QUB spin-out Amply Discovery raises £900,000 to find new drugs

21 Sep 2022

From left: QUB’s Anne Dornan, Clarendon Fund Managers' Stuart Gaffikin, Amply Discovery co-founders Dermot Tierney and Ben Thomas, QUB’s Prof Chris Creevey, Amply Discovery’s Peter Alexander and Jurnorain Gani, and QUB’s Prof Sharon Huws. Image: Andrew Towe/Parkway Photography

The biotech start-up is using AI and machine learning techniques to discover new drugs, with its flagship programme tackling bovine mastitis.

Belfast biotech start-up Amply Discovery has raised £900,000 in a mix of equity and grant funding to help tackle infectious diseases.

The spin-out from Queen’s University Belfast is working to develop new drug products using its AI-driven drug discovery platform.

Its initial flagship programme is developing an anti-infective product to tackle bovine mastitis, which can impact the dairy industry with reduced yield and poor milk quality.

Amply Discovery received grant funding from Innovate UK for this programme. The biotech also raised equity funding from Co-Fund NI, which is managed by Clarendon Fund Managers and supported by Invest NI and the British Business Bank.

Records:
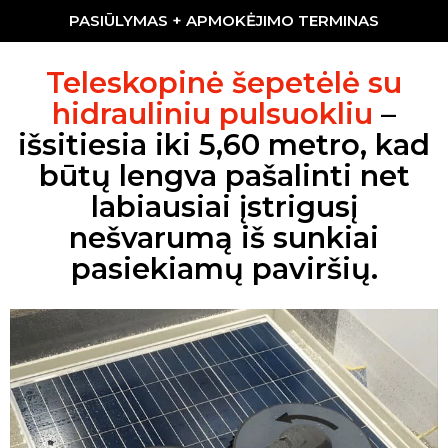
PASIŪLYMAS + APMOKĖJIMO TERMINAS
Teleskopinė šepetėlė su
hidrauliniu pulsuokliu
–
išsitiesia iki 5,60 metro, kad
būtų lengva pašalinti net
labiausiai įstrigusį
nešvarumą iš sunkiai
pasiekiamų paviršių.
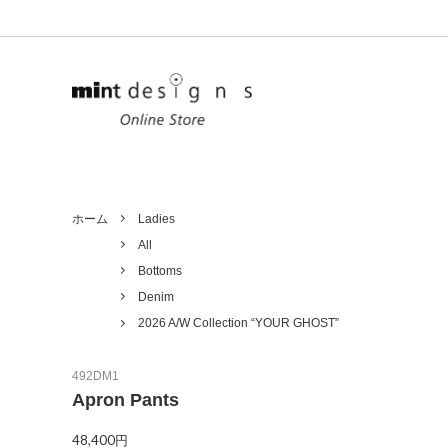
Ladies
Unisex
All
Tops
ホーム
Ladies
All
Outer
Goods
Bottoms
Denim
Limited
Denim
2026 A/W Collection “YOUR GHOST”
492DM1
Apron Pants
48,400円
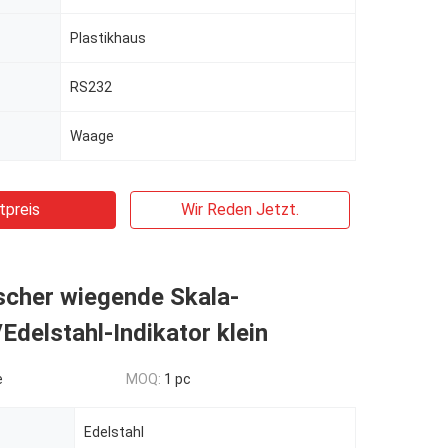
Plastikhaus
RS232
Waage
tpreis
Wir Reden Jetzt.
scher wiegende Skala-
/Edelstahl-Indikator klein
e
MOQ:
1 pc
Edelstahl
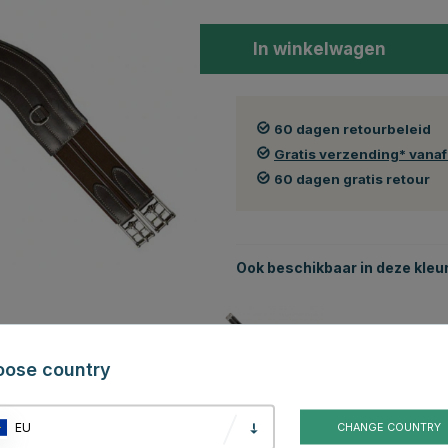
In winkelwagen
60 dagen retourbeleid
Gratis verzending* vana
60 dagen gratis retour
Ook beschikbaar in deze kleu
oose country
Zwart
EU
CHANGE COUNTRY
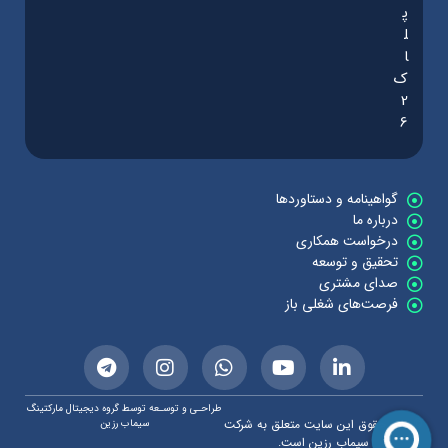
پ
ل
ا
ک
2
6
گواهینامه و دستاوردها
درباره ما
درخواست همکاری
تحقیق و توسعه
صدای مشتری
فرصت‌های شغلی باز
طراحـی و توسـعه توسط گروه دیجیتال مارکتینگ
© کلیه حقوق این سایت متعلق به شرکت
سیماب رزین
سیماب رزین است.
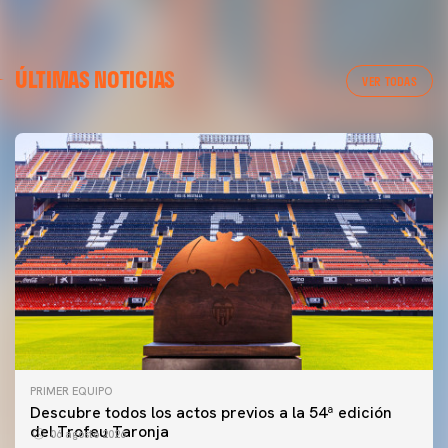
ÚLTIMAS NOTICIAS
VER TODAS
PRIMER EQUIPO
Descubre todos los actos previos a la 54ª edición
del Trofeu Taronja
06 agosto 2026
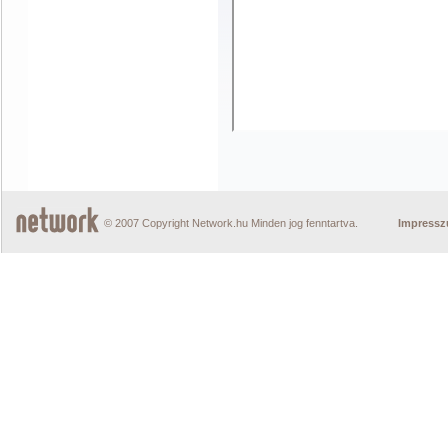
© 2007 Copyright Network.hu Minden jog fenntartva.
Impress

Brief 1:
Rewrite the Amply Discovery article from "The spin-out from" up to and including "British Business Bank.", substituting "livestock sector" for "dairy industry".
Brief 2:
Resume the Amply Discovery article, picking up after its final sentence.
The items are drawn from a separate source.

Answer space 1:
The spin-out from Queen’s University Belfast is working to develop new drug products using its AI-driven drug discovery platform.

Its initial flagship programme is developing an anti-infective product to tackle bovine mastitis, which can impact the livestock sector with reduced yield and poor milk quality.

Amply Discovery received grant funding from Innovate UK for this programme. The biotech also raised equity funding from Co-Fund NI, which is managed by Clarendon Fund Managers and supported by Invest NI and the British Business Bank.

Answer space 2:
Equity investment also came from the QUBIS Innovation Fund, the Helix Way Partnership and members of the Halo Business Angel Network.

“This latest funding milestone is a significant achievement for Amply Discovery and will allow us to target significant commercial opportunities for new anti-infective products, starting with bovine mastitis,” Amply CCO and co-founder Dermot Tierney said.

Founded last year, Amply Discovery aims to solve the global challenges created by antimicrobial resistance, which threatens to make humanity’s current portfolio of antibiotics ineffective against various diseases.

The team is using AI and machine learning techniques to discover new anti-infective products. The technology platform being used by Amply comes from more than eight years of scientific research at Queen’s.

Amply co-founder and CEO Dr Ben Thomas said the research began when he considered adopting the AI and machine learning techniques he worked with “in financial markets for the computational biology domain”.

“It is exciting to be able to advance the commercial development of Amply Discovery thanks to the tremendous support of our investors and Queen’s University Belfast,” Thomas added.

QUBIS entrepreneurial networks manager Anne Dornan said Amply Discovery is a “fantastic example” of the support the university can offer researchers through its investment arm. “The Amply team have moved through our entire gambit of support,” she added.